Re: Pull without fetch

Junio C Hamano <gitster@xxxxxxxxx> · Tue, 09 Apr 2019 17:03:12 +0900

Damien Robert <damien.olivier.robert@xxxxxxxxx> writes:

> In the good old days `git pull` was essentially `git fetch` followed by
> `git merge FETCH_HEAD` so it was easy to separate the fetching part from
> the integrating part.
>
> But nowadays there are no easy way to do the integrating part of `git
> pull`. Indeed, `git pull` learnt to read the config values of
> `branch.<current>.rebase` and `pull.rebase`, whose possible values are
> growing.
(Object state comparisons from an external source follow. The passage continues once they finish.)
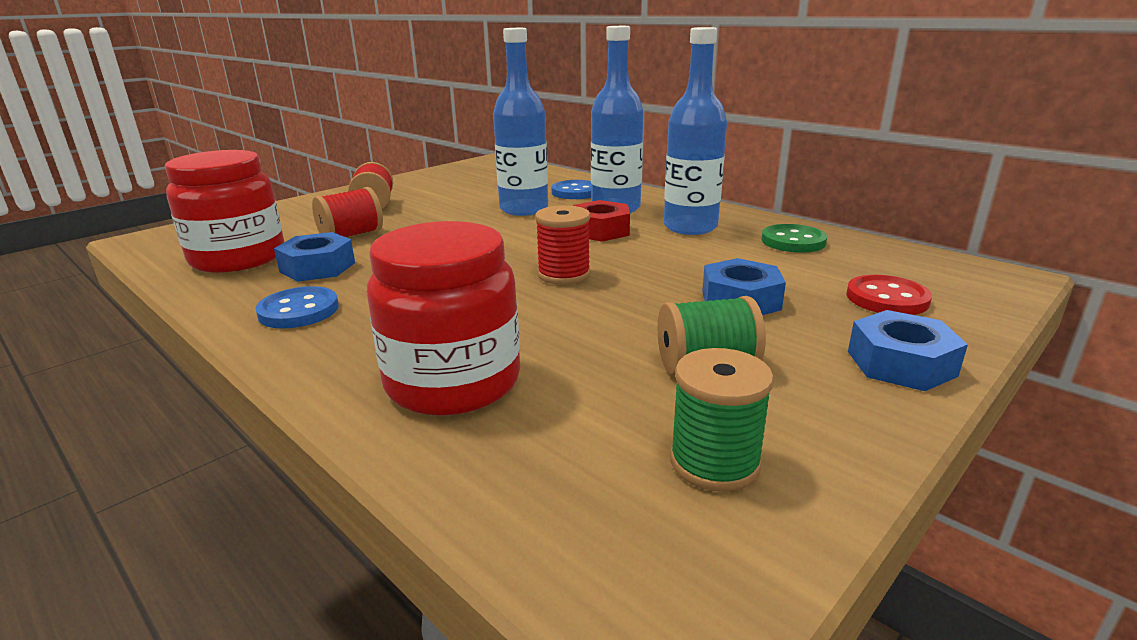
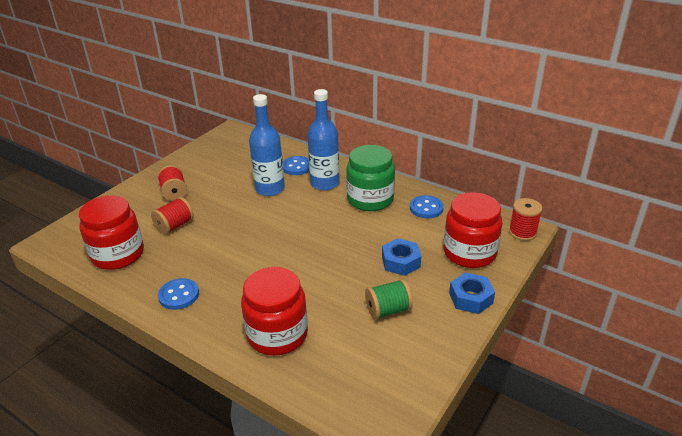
camera: 10 degrees left, 10 degrees up
blue nut [274,232,355,282] -> none
red spool [535,205,591,285] -> red spool moved to [509,198,542,241]
red nut [573,200,630,242] -> none
blue bottle [664,27,727,235] -> green jar [346,145,395,211]
green spool [670,348,774,492] -> none
green button [761,224,827,253] -> blue button [410,195,444,218]
red button [846,275,932,315] -> red jar [444,192,502,268]

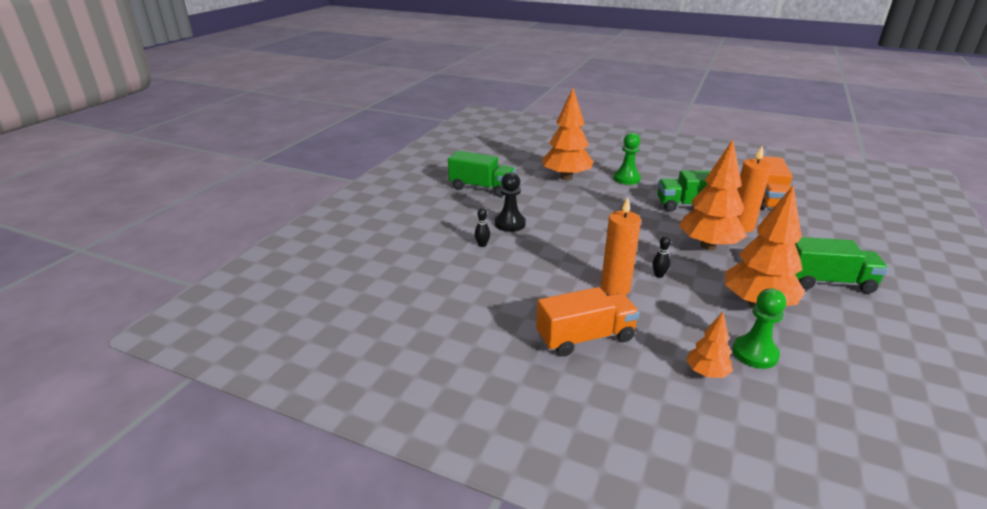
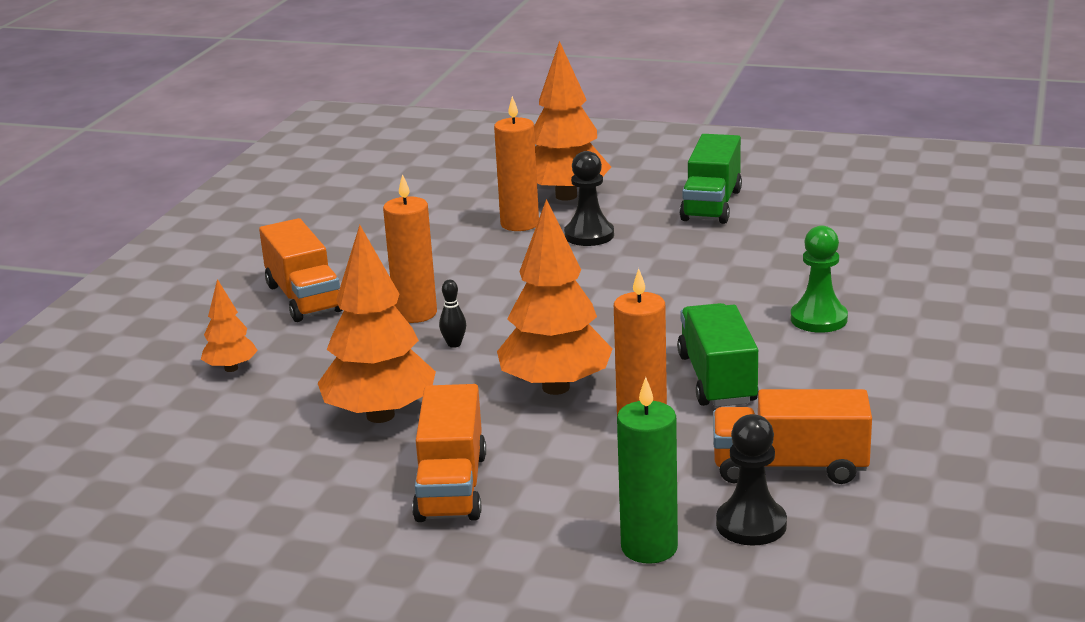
camera: 85 degrees right, 5 degrees down
black bowling pin [475,208,490,247] -> orange candle [494,96,539,231]
orange tree [542,88,593,180] -> orange tree moved to [534,41,611,201]
green pawn [732,288,786,369] -> none
green truck [795,237,888,294] -> orange truck [412,384,486,522]
none -> green candle [617,377,678,564]
none -> black pawn [716,414,787,546]

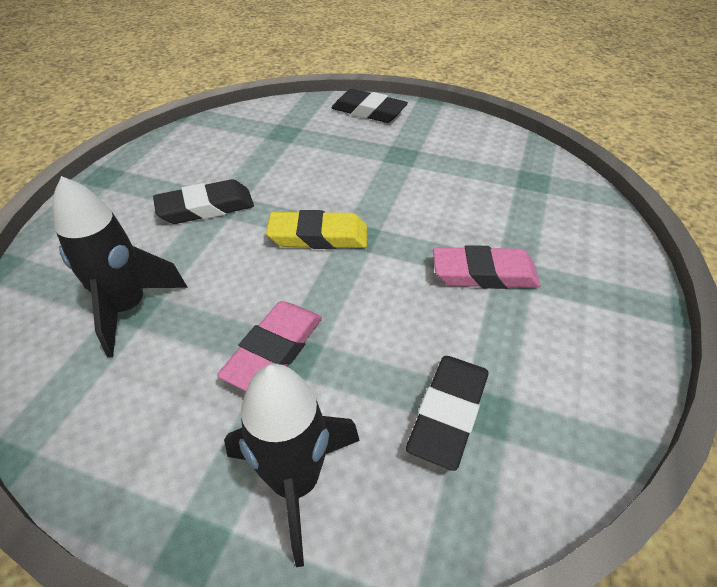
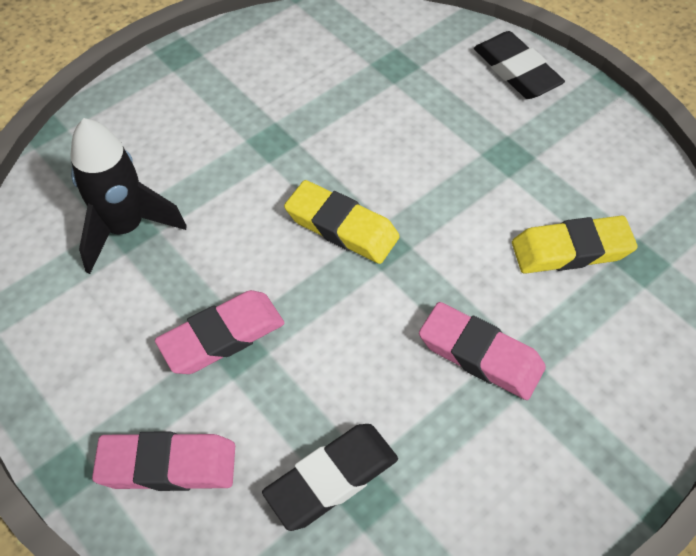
camera: 30 degrees right, 10 degrees up
black eraser [153,179,254,224] -> none
black rocket [224,364,360,567] -> pink eraser [92,432,235,491]
none -> yellow eraser [512,216,638,274]

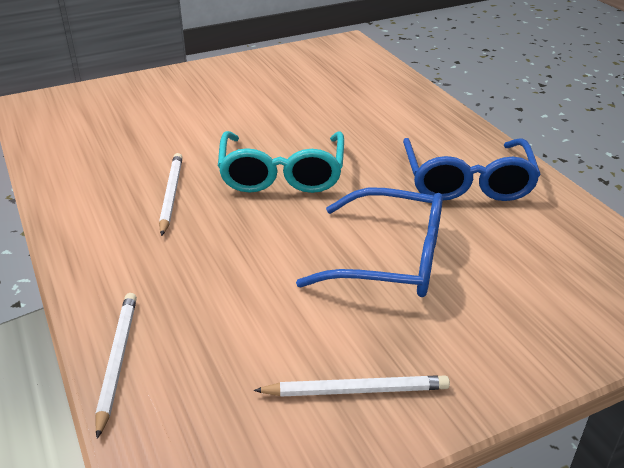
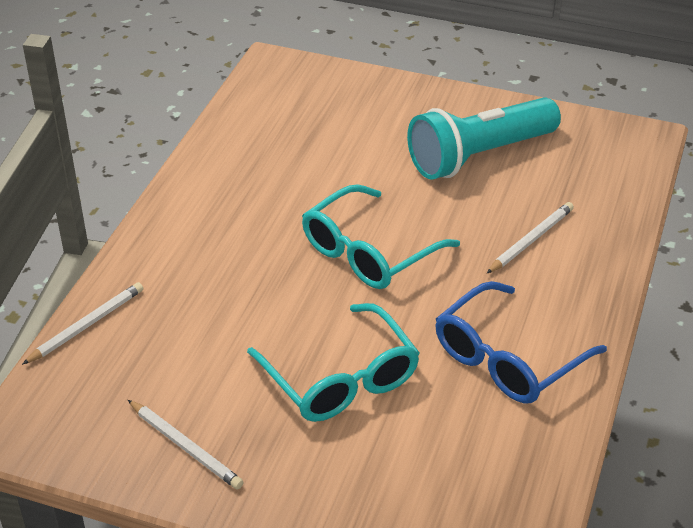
camera: 45 degrees right, 5 degrees up
white pencil [159,153,183,236] -> white pencil moved to [486,202,574,274]
blue glasses [296,188,443,297] -> turquoise glasses [247,303,420,422]
none -> turquoise flashlight [407,97,561,179]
At the time of this commit, they can be 'true', 'merges',
> 'preserve' and 'interactive'.
>
> To remedy this, add a new --no-fetch option to `git pull`.

It may be better to present the whole remedy, not just this new
piece that is an ingredient of it, i.e.

	Teach a new --no-fetch option to `git pull`, so that the old
	`git fetch && inspect && git merge FETCH_HEAD` sequence can
	be generalized for workflows with newer `pull` features as a
	`git fetch && inspect && git pull --no-fetch` sequence.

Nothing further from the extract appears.